Start of Block
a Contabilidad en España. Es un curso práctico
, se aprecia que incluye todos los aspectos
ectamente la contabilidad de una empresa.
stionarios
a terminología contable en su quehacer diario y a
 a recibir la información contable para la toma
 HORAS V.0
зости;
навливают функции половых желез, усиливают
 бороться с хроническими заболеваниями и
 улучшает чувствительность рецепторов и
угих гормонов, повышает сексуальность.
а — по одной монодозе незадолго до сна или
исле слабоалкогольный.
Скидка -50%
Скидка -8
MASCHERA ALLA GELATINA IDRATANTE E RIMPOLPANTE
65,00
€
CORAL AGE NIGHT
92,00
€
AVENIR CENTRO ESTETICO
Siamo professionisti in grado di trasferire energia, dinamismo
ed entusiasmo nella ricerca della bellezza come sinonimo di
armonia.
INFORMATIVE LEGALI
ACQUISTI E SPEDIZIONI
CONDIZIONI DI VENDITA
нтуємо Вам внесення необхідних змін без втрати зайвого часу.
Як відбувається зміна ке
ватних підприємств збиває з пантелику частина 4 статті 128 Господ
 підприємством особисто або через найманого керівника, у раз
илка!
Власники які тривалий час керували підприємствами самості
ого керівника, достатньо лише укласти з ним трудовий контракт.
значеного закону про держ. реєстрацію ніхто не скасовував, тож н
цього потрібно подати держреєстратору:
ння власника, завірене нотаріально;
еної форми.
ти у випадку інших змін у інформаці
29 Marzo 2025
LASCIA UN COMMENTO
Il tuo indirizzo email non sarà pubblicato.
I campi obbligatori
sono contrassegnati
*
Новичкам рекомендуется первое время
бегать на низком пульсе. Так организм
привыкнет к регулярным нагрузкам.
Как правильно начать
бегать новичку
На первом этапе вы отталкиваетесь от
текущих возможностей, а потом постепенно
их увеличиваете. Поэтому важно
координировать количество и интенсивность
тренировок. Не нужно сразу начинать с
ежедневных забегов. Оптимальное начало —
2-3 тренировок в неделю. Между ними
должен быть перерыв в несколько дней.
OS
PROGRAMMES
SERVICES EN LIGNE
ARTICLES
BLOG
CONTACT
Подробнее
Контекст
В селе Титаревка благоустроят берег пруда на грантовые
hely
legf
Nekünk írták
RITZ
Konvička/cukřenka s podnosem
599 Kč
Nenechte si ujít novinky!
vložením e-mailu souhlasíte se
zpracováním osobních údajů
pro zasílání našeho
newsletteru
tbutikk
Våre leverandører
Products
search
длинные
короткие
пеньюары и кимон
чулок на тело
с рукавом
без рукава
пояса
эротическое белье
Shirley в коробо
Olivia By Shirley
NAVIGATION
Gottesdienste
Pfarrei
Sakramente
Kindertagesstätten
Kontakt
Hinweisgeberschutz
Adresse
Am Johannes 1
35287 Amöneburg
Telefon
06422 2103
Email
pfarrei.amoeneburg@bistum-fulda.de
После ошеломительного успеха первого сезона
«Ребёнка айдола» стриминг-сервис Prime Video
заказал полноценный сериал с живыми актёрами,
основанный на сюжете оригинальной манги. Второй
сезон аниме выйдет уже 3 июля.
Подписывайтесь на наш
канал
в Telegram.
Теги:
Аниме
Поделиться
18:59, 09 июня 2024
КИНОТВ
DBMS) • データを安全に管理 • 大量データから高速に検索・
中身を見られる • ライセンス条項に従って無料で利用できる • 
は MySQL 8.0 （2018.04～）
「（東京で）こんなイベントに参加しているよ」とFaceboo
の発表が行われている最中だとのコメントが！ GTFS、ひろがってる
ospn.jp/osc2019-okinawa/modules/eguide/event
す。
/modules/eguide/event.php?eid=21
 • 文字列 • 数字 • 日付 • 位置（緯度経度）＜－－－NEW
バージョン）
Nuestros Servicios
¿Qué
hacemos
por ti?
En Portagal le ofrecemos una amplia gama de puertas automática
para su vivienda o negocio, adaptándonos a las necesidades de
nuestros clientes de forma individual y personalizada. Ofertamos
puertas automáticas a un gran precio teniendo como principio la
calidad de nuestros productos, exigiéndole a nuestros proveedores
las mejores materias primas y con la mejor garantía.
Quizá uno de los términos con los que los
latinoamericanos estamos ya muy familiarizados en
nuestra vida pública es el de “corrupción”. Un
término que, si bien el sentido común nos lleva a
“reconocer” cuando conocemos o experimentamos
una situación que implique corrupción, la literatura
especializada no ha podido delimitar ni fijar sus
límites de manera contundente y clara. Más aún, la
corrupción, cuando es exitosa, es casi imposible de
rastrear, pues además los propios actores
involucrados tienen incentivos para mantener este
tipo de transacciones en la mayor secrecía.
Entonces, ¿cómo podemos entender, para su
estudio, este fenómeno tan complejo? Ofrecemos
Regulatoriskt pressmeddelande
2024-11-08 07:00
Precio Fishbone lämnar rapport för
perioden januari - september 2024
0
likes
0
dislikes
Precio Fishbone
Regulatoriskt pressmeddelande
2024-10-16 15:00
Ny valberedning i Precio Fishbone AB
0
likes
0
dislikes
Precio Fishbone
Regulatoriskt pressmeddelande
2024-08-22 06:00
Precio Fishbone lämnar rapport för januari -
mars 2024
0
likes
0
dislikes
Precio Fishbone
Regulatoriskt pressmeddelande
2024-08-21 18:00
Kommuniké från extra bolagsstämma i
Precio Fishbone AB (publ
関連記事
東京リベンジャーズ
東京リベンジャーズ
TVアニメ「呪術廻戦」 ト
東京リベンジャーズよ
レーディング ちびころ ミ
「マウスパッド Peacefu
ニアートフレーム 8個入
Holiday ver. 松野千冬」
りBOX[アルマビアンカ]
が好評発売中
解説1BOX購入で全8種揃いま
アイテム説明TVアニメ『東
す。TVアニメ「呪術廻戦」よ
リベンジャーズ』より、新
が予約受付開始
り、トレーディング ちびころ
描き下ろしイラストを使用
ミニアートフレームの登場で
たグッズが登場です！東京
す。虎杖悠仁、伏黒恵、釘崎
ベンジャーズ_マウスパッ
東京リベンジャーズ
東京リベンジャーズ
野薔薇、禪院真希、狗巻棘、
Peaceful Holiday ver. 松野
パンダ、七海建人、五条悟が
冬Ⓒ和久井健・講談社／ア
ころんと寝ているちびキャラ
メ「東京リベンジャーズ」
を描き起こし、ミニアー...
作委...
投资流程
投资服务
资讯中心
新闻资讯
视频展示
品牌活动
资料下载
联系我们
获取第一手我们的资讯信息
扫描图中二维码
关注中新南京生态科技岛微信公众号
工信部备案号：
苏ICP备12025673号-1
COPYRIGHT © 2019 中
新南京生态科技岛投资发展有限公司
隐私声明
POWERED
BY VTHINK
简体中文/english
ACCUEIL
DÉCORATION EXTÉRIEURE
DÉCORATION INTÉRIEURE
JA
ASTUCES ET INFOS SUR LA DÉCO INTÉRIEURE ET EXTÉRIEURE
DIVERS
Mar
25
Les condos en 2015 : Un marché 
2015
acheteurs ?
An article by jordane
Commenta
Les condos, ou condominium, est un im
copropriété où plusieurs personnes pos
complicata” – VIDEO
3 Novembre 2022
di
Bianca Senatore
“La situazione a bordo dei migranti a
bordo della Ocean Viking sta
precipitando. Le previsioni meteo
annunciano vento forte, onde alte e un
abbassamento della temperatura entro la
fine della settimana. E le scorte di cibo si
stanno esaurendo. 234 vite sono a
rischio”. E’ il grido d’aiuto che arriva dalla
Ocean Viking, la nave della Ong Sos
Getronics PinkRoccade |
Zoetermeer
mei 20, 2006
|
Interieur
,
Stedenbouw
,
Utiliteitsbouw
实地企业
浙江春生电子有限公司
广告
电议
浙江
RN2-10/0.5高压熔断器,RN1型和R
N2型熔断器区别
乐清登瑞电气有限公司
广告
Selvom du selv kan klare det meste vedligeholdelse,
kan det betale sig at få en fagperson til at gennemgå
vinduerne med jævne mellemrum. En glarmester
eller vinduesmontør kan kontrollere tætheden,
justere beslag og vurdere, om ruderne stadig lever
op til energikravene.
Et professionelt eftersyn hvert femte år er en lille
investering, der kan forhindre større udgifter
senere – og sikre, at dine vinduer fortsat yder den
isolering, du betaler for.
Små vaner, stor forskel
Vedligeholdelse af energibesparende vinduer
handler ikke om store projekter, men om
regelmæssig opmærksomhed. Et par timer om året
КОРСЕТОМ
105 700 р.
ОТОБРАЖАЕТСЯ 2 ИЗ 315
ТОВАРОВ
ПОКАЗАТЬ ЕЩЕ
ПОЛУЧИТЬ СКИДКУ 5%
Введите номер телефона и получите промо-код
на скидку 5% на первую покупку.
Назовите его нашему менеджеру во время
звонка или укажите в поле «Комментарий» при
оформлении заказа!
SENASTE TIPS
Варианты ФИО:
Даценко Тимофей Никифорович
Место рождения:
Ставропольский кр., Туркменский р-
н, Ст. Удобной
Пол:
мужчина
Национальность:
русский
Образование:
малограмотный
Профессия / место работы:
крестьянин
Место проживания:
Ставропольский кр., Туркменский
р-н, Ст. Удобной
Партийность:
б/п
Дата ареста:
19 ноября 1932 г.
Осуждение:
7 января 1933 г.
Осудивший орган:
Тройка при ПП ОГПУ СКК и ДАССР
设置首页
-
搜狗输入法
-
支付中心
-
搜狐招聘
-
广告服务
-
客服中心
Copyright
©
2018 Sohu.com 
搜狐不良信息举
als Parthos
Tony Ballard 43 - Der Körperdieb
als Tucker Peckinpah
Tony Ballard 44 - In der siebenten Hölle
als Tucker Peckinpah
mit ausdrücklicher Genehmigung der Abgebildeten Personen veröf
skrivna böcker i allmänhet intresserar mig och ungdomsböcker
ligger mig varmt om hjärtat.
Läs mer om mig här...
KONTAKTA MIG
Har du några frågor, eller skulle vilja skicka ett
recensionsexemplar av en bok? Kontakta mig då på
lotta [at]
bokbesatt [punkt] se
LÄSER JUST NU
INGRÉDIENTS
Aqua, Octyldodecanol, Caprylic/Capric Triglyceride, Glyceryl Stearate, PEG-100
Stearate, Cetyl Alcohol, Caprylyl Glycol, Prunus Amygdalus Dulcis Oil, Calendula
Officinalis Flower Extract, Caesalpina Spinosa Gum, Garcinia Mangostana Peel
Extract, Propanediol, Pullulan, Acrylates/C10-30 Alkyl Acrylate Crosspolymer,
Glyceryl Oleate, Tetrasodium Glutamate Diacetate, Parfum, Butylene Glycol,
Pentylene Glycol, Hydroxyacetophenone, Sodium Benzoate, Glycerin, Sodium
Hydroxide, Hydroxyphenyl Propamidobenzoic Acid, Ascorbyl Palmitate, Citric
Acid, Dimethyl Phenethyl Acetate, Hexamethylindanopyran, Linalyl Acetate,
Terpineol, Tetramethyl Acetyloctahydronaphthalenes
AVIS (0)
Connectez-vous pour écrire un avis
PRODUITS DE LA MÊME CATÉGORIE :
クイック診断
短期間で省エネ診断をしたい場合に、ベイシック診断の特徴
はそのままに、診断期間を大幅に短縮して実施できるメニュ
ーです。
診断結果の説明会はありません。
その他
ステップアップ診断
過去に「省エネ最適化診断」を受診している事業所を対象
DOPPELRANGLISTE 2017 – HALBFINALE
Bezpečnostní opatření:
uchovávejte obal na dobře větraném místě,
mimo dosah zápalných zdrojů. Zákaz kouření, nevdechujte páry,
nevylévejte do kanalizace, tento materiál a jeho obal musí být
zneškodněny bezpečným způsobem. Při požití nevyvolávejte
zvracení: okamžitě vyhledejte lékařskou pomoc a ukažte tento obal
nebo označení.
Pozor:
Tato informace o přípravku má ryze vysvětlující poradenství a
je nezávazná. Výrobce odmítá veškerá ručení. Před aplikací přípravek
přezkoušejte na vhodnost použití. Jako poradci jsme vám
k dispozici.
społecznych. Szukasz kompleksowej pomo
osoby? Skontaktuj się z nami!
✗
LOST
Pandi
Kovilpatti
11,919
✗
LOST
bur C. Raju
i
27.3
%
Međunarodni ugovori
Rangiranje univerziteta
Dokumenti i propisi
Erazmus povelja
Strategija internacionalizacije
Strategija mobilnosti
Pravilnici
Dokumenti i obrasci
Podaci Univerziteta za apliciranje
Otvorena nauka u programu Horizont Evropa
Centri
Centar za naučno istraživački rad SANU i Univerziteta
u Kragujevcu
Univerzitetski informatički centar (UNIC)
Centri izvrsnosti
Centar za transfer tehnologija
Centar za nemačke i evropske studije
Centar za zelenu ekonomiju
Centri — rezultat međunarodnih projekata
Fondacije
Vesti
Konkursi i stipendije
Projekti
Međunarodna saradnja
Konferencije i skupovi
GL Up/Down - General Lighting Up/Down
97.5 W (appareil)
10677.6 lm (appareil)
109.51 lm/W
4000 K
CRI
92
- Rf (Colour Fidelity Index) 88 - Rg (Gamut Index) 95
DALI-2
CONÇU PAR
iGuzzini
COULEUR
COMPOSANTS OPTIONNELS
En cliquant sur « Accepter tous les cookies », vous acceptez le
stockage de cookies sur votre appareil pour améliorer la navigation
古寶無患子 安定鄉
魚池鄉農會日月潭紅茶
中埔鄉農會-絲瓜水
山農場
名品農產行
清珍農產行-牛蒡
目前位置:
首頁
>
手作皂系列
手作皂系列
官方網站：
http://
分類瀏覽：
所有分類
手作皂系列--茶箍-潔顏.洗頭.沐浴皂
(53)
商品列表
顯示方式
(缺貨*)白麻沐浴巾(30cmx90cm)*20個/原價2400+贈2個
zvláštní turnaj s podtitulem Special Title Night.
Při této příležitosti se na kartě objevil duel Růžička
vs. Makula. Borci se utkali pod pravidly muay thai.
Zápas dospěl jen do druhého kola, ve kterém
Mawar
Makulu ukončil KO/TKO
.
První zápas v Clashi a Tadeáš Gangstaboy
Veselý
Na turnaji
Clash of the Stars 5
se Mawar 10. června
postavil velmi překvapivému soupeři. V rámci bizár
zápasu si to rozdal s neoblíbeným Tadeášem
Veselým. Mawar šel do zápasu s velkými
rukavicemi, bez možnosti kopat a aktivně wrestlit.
End of Block
* **Assignment**
Return, unchanged, the part of the records that opens with their first line and closes with the line containing "нтуємо Вам внесення", including both of those lines.

* **Result of this exercise**
a Contabilidad en España. Es un curso práctico
, se aprecia que incluye todos los aspectos
ectamente la contabilidad de una empresa.
stionarios
a terminología contable en su quehacer diario y a
 a recibir la información contable para la toma
 HORAS V.0
зости;
навливают функции половых желез, усиливают
 бороться с хроническими заболеваниями и
 улучшает чувствительность рецепторов и
угих гормонов, повышает сексуальность.
а — по одной монодозе незадолго до сна или
исле слабоалкогольный.
Скидка -50%
Скидка -8
MASCHERA ALLA GELATINA IDRATANTE E RIMPOLPANTE
65,00
€
CORAL AGE NIGHT
92,00
€
AVENIR CENTRO ESTETICO
Siamo professionisti in grado di trasferire energia, dinamismo
ed entusiasmo nella ricerca della bellezza come sinonimo di
armonia.
INFORMATIVE LEGALI
ACQUISTI E SPEDIZIONI
CONDIZIONI DI VENDITA
нтуємо Вам внесення необхідних змін без втрати зайвого часу.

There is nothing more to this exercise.